Directive: Convert the lines below into a JSON list of strings, one string per line, with blank lines omitted.
- - - - -
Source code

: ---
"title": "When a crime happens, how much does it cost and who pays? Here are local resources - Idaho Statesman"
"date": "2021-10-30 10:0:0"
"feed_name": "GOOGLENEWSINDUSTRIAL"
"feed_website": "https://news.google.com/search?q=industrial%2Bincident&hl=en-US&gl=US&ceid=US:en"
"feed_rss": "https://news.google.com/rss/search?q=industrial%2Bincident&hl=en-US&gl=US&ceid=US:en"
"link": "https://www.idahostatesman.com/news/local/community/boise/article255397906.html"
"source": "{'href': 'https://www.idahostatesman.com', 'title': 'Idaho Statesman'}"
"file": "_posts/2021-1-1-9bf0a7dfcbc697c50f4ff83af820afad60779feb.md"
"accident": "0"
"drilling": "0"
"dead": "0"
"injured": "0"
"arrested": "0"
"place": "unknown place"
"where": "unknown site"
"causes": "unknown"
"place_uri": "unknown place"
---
- - - - -
Response:
[
  "Source code",
  ": ---",
  "\"title\": \"When a crime happens, how much does it cost and who pays? Here are local resources - Idaho Statesman\"",
  "\"date\": \"2021-10-30 10:0:0\"",
  "\"feed_name\": \"GOOGLENEWSINDUSTRIAL\"",
  "\"feed_website\": \"https://news.google.com/search?q=industrial%2Bincident&hl=en-US&gl=US&ceid=US:en\"",
  "\"feed_rss\": \"https://news.google.com/rss/search?q=industrial%2Bincident&hl=en-US&gl=US&ceid=US:en\"",
  "\"link\": \"https://www.idahostatesman.com/news/local/community/boise/article255397906.html\"",
  "\"source\": \"{'href': 'https://www.idahostatesman.com', 'title': 'Idaho Statesman'}\"",
  "\"file\": \"_posts/2021-1-1-9bf0a7dfcbc697c50f4ff83af820afad60779feb.md\"",
  "\"accident\": \"0\"",
  "\"drilling\": \"0\"",
  "\"dead\": \"0\"",
  "\"injured\": \"0\"",
  "\"arrested\": \"0\"",
  "\"place\": \"unknown place\"",
  "\"where\": \"unknown site\"",
  "\"causes\": \"unknown\"",
  "\"place_uri\": \"unknown place\"",
  "---"
]